RCBr is diploid, having 20 chromosomes and a genome that is only four fold larger than Arabidopsis thaliana (the most frequently used plant model and a member of the same family) (Cardoza and Stewart 2004). In contrast to A. thaliana, which is self-fertilized, RCBr has naturally occurring self-incompatibility genes which significantly reduce the pollination of stigmas by their own pollen (Musgrave 2000).
One limitation of RCBr as a plant model system is the scarcity of published reports on tissue culture; whilst another limitation is the lack of a reproducible transformation protocol (Millam et al. 1991; Takasaki et al. 1996). Teo et al. (1997) achieved a shoot regeneration rate of 20% using 3-day-old RCBr cotyledonary explants regenerated on medium containing Murashige and Skoog (1962) basal salts and vitamins with 20 μM (4.5 mg/L) 6-benzylaminopurine (BA) and 2 μM (0.4 mg/L) 1-naphthaleneacetic acid (NAA). This regeneration rate increased to 33% when the medium was supplemented with 2 μM aminoethoxyvinylglycine (0.4 mg/L; AVG). However, shoots arose only from cotyledonary ends that had attached petioles (Teo et al. 1997). A regeneration rate of 97% was obtained from 3-day-old cotyledons of rapid-cycling B. oleracea on medium containing MS basal salts and vitamins and 5.0 μM TDZ, however, the cotyledons had attached petioles (Cheng et al. 2001).

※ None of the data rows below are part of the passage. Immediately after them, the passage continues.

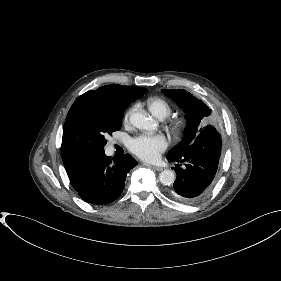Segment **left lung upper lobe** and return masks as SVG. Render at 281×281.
<instances>
[{
  "instance_id": "left-lung-upper-lobe-1",
  "label": "left lung upper lobe",
  "mask_w": 281,
  "mask_h": 281,
  "mask_svg": "<svg viewBox=\"0 0 281 281\" xmlns=\"http://www.w3.org/2000/svg\"><path fill=\"white\" fill-rule=\"evenodd\" d=\"M162 92L171 97L180 107H183L188 123L186 135L183 140L176 145L168 154L167 157L178 158L184 155L189 145H191L198 135L206 128H212L208 125L203 129V124L210 115L209 108L196 97L191 95L186 90H162Z\"/></svg>"
}]
</instances>
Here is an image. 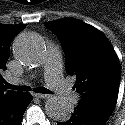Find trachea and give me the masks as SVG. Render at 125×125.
<instances>
[{"label":"trachea","mask_w":125,"mask_h":125,"mask_svg":"<svg viewBox=\"0 0 125 125\" xmlns=\"http://www.w3.org/2000/svg\"><path fill=\"white\" fill-rule=\"evenodd\" d=\"M6 86L9 89H13V90H17V91H30L31 90V88L28 87V86H15V85H12V84H9V83H6ZM34 91H36L38 93H43V94H50V93H52L47 88H42V87L36 88V89H34Z\"/></svg>","instance_id":"obj_1"}]
</instances>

Cotyledonary explants with attached petioles have preformed meristematic tissues, which are already programmed to differentiate into organs (organogenesis). The major problem with this type of regeneration is that transferring genes into these tissues is problematic due to the increased possibility of chimeras. This usually results in a longer selection time for fully transformed plants (Geier and Sangwan 1996). In addition, there is no reported transformation protocol using this type of RCBr explants or for any other type of explants.
The current aim of this research is to develop an adventitious shoot regeneration protocol from cotyledonary explants of rapid-cycling Brassica rapa. We then intend to use this method to produce transgenic plants via Agrobacterium tumefaciens and biolistics. These new protocols will complement the experiments available to K-12 and undergraduate students in plant molecular biology.
Materials and methods
Plant material and in vitro germination
All chemicals used were from Caisson Laboratories (North Logan, UT) unless otherwise stated. Seeds of rapid-cycling fast plants (B. rapa: RCBr) (Carolina Biological Co., Burlington, NC) were surface sterilized in 10% bleach solution, containing 0.1% SDS, and stirred gently for 20 min. The seeds were washed three times with sterile de-ionized water and placed on fast plant growth medium (FPM) in magenta boxes. FPM consisted of MS (Murashige and Skoog 1962) basal salts and vitamins, 30 g/L sucrose, and 8 g/L phytagar. The pH was adjusted to 5.8 and the medium was autoclaved for 35 min at 121 psi. All media used for shoot regeneration experiments were derived from FPM. All experiments were conducted under 16 h photoperiod using cool white fluorescent lights (140 μmol m−2 s−1).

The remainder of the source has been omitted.